Pannalal Ghosh once worked with the vadya vrinda | Photo: Abhiptr [CC BY-SA] / Wikimedia Commons
Other landmark vadya vrinda compositions included Biswas’s Jeevan Jamuna, Sastry’s Gauri Manohari and Swagatam and Ghosh’s Patdeep, Kalinga Vijay and Marwa. Iyer’s Gramotsava and Vagdeeshwara were path-breaking works that proved how Carnatic music could lend itself to orchestration.

“When you listen to these compositions, so complex and tightly knit, you realise how hard my grandfather — and the other composer-conductors — and their musicians must have worked to produce music that is so perfectly coordinated, performed live and in one take. And remember they were great soloist too, so this was like giving up a part of oneself to be a part of a whole,” says KVS Vinay, violinist and grandson of Iyer.

Datta recalls conducting a medley called “Journey of Vadya Vrinda” at an AIR Sangeet Sammelan in Bengaluru, which included all the landmark orchestra compositions of different masters. At the very first note, the entire audience had stood up to applaud, he remembers.

Hindustani vocalist Shanno Khurana, 92, who needed someone to conduct an orchestra for her path-breaking classical opera Sohni Mahiwal in 1963, settled on Sastry and a team of vadya vrinda musicians. “I couldn’t find a better conductor than Sastry ji or a more hardworking group of fantastic musicians,” she recalls.

For visiting foreign dignitaries, the vadya vrinda studio was their first stop in the AIR complex where they got to hear a composite slice of Indian music. Other times, the group would be taken to Rashtrapati Bhavan to regale visitors.

S ome critical changes began in the late 1990s. The conductor’s place in the team became undervalued. The last musician appointed as an official conductor was violinist Satyadev Pawar. After him, the composer-conductor began to be selected randomly from among the musicians on the orchestra.

“Conducting and composing for an orchestra — this is far tougher than playing solo. You have to know the workings of every single instrument, where it can shine and how to layer it with others, at what strength and volume. It is a challenging role,” says Rajagopalan. “Without a conductor, an orchestra is like an orphan.”

Over the following decades, the vadya vrinda lost its dynamism and grandeur. It lost its three daily, dedicated chunks of broadcast and began to be increasingly used for fillers. The reason was that musicians who retired or passed away were not replaced, no new recruitments were made and the orchestra’s strength dwindled. Rare instruments lost their place in the group and fewer of those that made for its core were being played.
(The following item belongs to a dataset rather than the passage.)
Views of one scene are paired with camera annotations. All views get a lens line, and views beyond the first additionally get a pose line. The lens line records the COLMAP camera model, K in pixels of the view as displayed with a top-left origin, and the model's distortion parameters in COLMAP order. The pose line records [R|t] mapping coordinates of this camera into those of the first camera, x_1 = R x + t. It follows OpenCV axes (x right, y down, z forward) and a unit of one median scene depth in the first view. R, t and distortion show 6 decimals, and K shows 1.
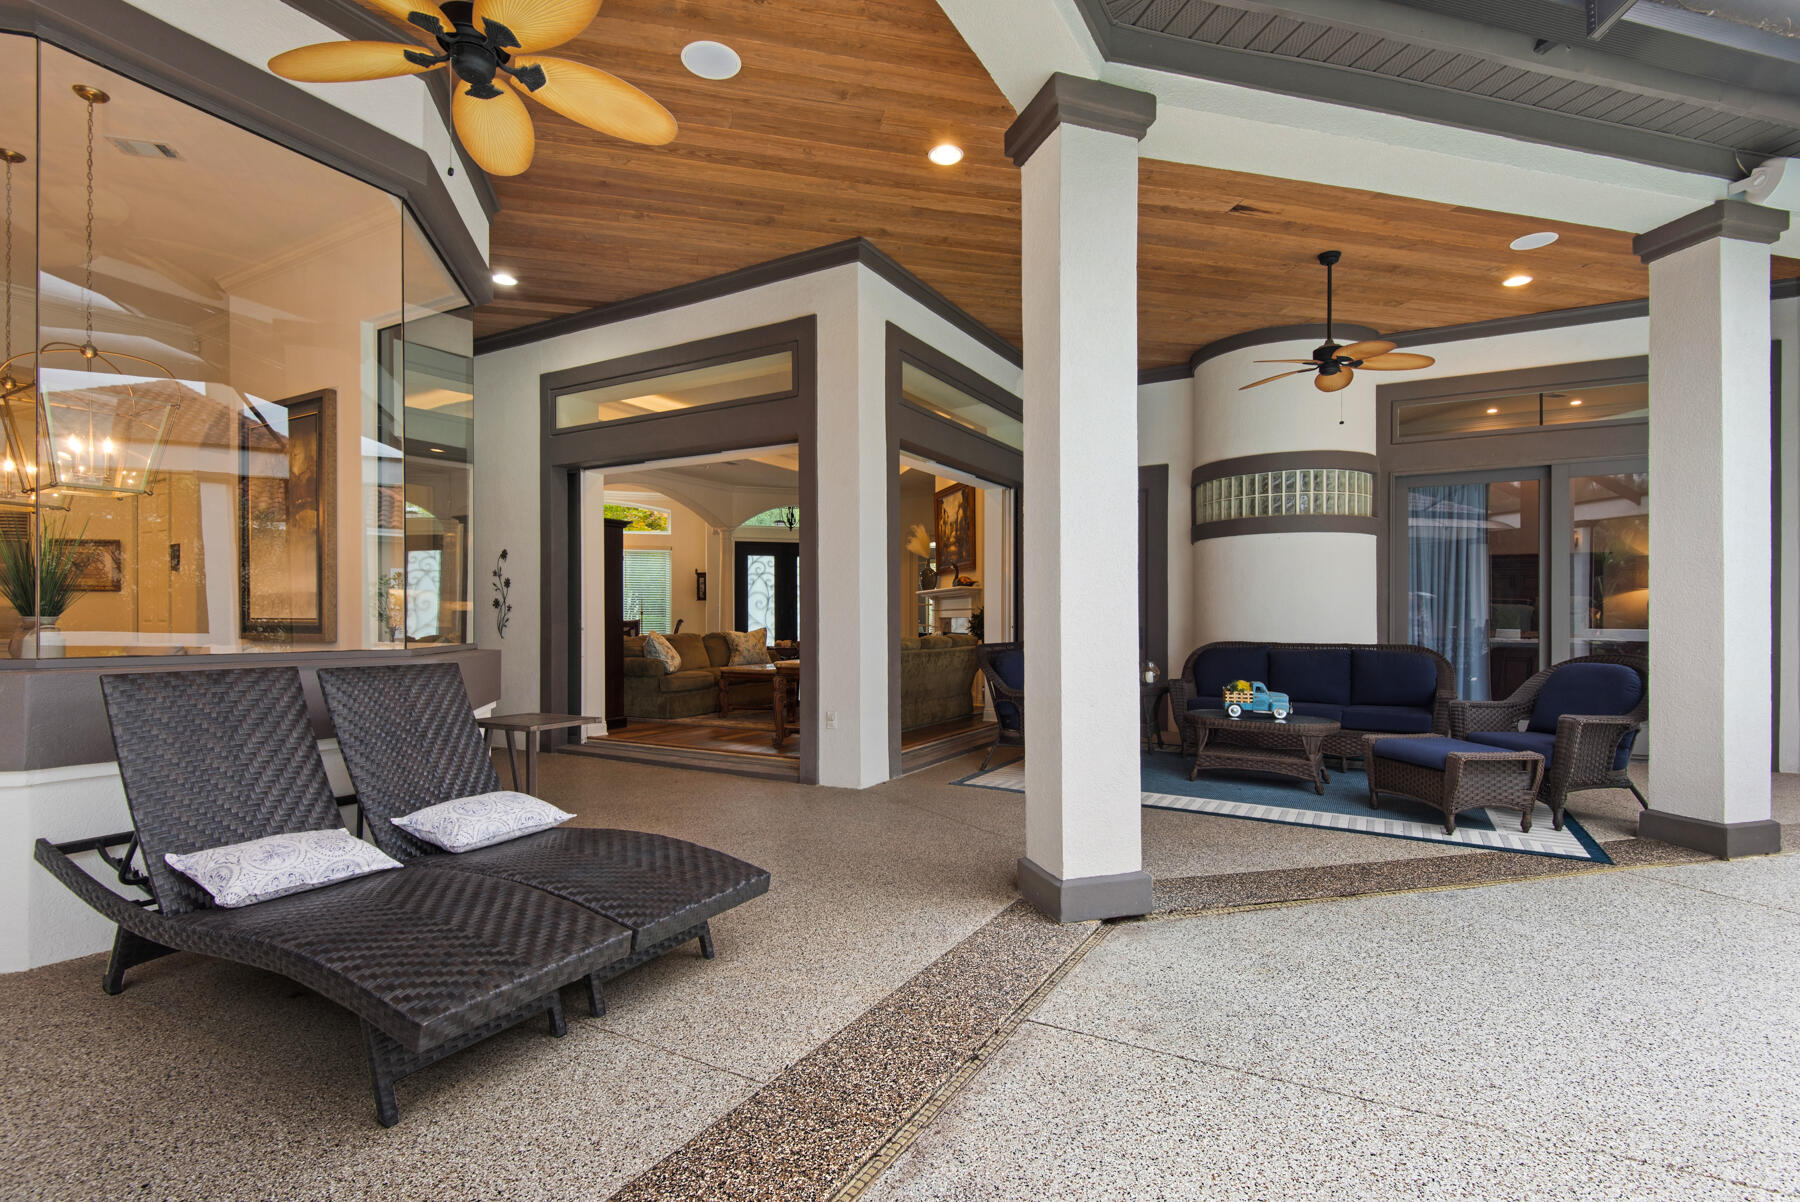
lens RADIAL K [[837.2, 0, 889.5], [0, 837.2, 605.0], [0, 0, 1]] dist [-0.003126, -0.000928]
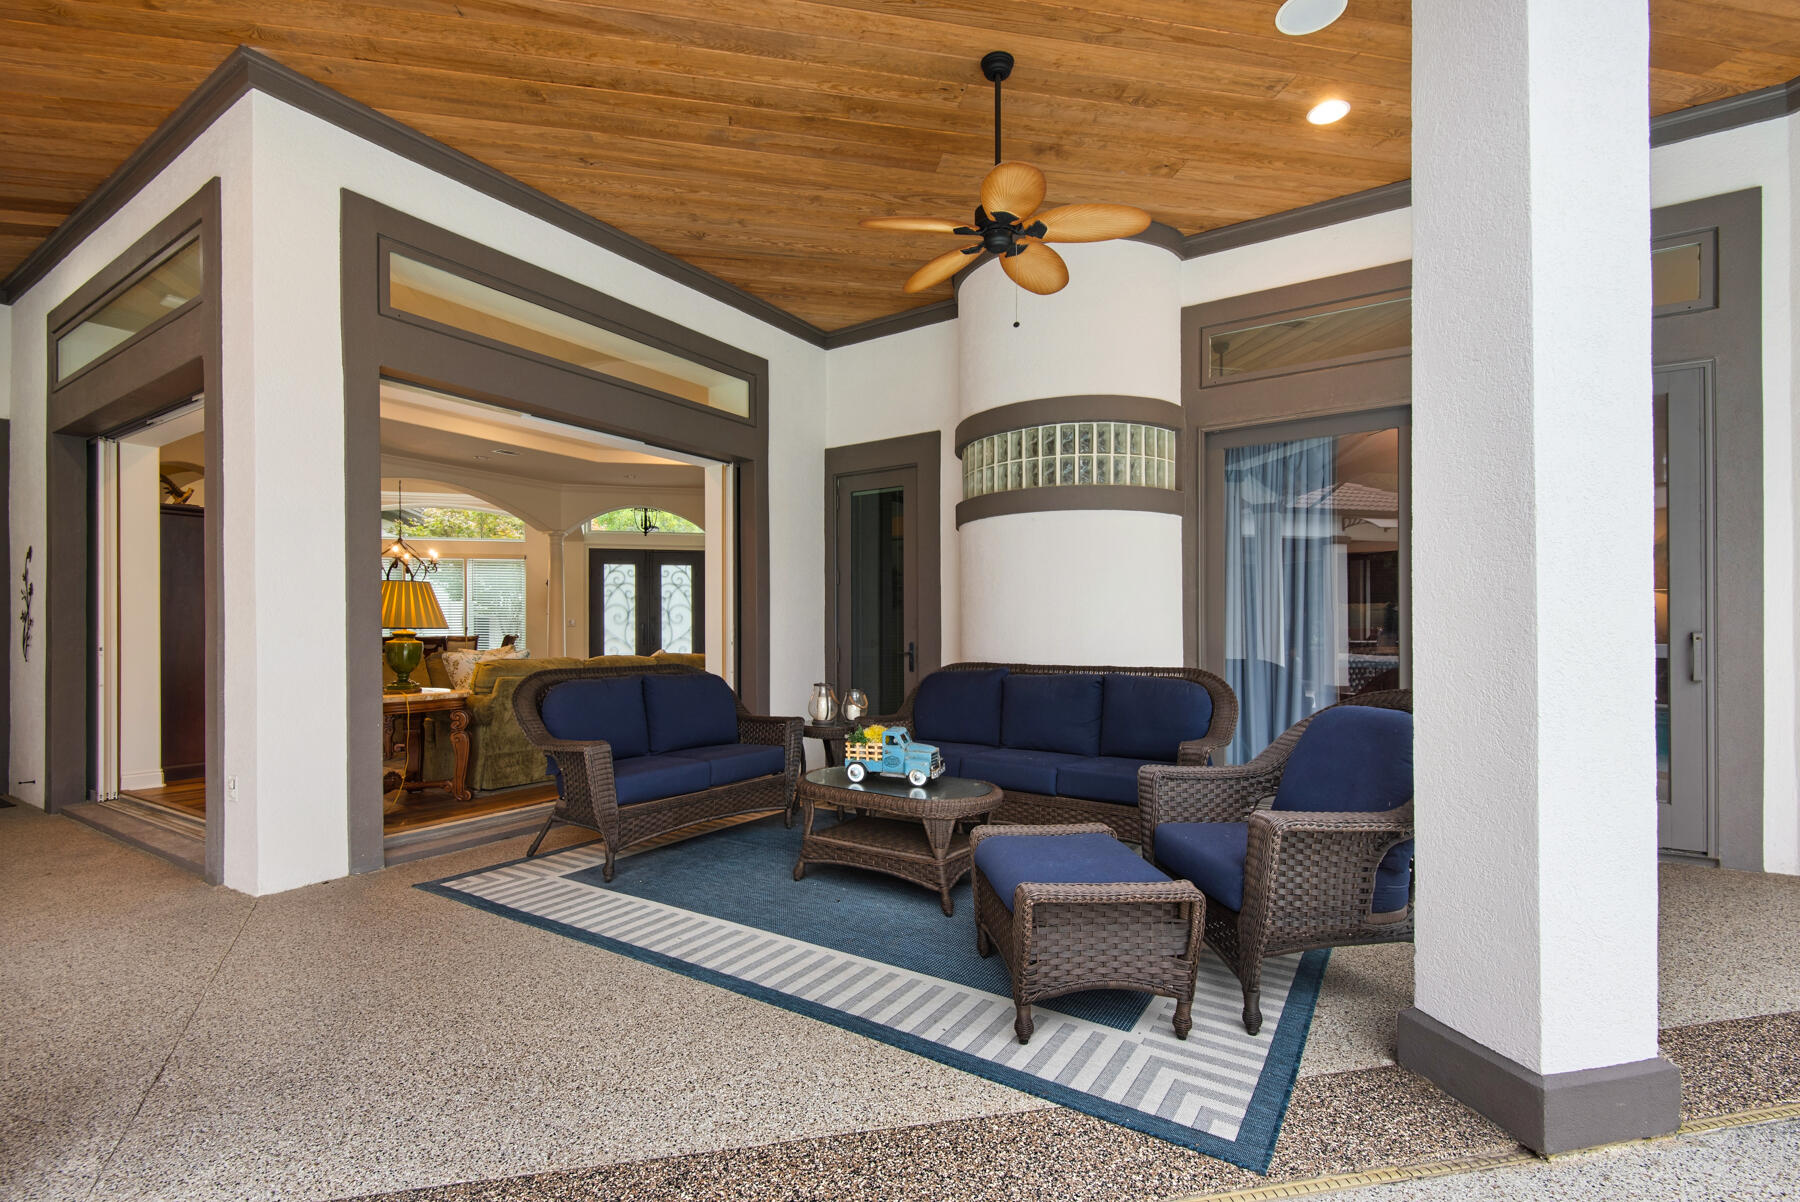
lens RADIAL K [[806.4, 0, 893.0], [0, 806.4, 613.5], [0, 0, 1]] dist [0.004251, 0.000039]
pose [[0.998806, -0.003189, -0.048743, 0.459308], [0.002678, 0.999941, -0.010545, 0.009990], [0.048773, 0.010402, 0.998756, 0.368610]]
Soon, musicians had to be called in on a casual basis to fill the orchestra when it was asked to perform. The creative camaraderie of rehearsals and daily work was dead. Word got around that the team did little but “masti”, was underworked and overpaid.

“I would walk in, swipe and sit and wait for work. It is demoralising for any creative person, we were dying to be given something to sink our teeth into,” says a former member of the ensemble.

Then to the horror of classicists, the keyboard arrived and then the rhythm pad. “It was all noise, no depth,” says a classically trained musician.

Datta believes that the orchestra came to be seen as a burden on the AIR establishment. “There were stalwarts and had to be paid high-grade salaries. And remember, there were so many of us,” he says.

Rajagopalan has recollections of the heyday of the orchestra and the highly anticipated travelling shows. “I remember having an entire bogey booked for us for a 10- to 15-day tour,” she says. 

The last big event involving the vadya vrinda that everyone recalls with pride was the 2004 celebration of 50 years of AIR Sangeet Sammelans. Both the Chennai and Delhi vadya vrinda units played together in Bengaluru to mark the occasion with a grand concert. It seemed like the old days again.